- [What needs to be done]: Copy out the material below word for word, from the line containing "scientific name: Echinochloa colona" through the line containing "determined by: Fryxell, Paul A.", and output nothing else.
* Begin Data section *
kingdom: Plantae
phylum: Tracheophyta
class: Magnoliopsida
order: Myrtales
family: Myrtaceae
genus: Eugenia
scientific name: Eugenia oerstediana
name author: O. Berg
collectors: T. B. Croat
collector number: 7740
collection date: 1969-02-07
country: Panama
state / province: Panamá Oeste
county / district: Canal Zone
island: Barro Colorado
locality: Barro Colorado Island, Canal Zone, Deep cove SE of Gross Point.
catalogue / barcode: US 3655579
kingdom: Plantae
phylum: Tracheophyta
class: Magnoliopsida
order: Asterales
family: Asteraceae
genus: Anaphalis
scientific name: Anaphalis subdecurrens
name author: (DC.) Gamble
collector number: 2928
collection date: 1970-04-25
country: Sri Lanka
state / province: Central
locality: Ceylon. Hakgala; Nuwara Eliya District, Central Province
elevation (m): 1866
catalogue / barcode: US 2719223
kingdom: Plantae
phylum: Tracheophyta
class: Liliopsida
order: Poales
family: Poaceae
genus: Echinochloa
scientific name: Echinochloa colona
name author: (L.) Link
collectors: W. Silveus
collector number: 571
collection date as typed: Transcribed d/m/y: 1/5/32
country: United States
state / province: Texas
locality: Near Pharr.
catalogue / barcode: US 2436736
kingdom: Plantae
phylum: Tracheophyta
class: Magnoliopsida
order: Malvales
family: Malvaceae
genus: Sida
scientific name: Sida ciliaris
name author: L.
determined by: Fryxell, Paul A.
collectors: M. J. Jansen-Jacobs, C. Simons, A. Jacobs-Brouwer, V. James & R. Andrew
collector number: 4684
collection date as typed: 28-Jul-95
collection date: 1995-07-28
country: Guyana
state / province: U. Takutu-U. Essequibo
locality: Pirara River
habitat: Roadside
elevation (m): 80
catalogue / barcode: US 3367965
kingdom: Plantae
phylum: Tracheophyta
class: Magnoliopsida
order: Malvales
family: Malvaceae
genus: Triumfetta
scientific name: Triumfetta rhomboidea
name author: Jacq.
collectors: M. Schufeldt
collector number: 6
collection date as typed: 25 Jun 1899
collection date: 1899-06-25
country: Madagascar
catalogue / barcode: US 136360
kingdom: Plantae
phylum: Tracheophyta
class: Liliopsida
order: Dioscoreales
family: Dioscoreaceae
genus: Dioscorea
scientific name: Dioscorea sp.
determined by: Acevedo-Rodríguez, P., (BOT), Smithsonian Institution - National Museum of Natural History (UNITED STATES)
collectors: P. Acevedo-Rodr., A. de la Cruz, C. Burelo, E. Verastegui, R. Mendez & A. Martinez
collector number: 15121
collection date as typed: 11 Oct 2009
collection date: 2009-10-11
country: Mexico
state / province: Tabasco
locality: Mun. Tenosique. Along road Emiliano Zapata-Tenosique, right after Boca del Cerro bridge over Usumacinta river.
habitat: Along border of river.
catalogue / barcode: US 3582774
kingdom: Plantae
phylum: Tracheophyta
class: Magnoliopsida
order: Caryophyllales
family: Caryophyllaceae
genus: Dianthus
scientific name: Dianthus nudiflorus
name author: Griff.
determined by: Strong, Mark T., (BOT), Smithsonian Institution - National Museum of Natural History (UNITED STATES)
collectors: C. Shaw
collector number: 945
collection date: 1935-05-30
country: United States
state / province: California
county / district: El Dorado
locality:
* End Data section *
- [Reply to the exercise]:
scientific name: Echinochloa colona
name author: (L.) Link
collectors: W. Silveus
collector number: 571
collection date as typed: Transcribed d/m/y: 1/5/32
country: United States
state / province: Texas
locality: Near Pharr.
catalogue / barcode: US 2436736
kingdom: Plantae
phylum: Tracheophyta
class: Magnoliopsida
order: Malvales
family: Malvaceae
genus: Sida
scientific name: Sida ciliaris
name author: L.
determined by: Fryxell, Paul A.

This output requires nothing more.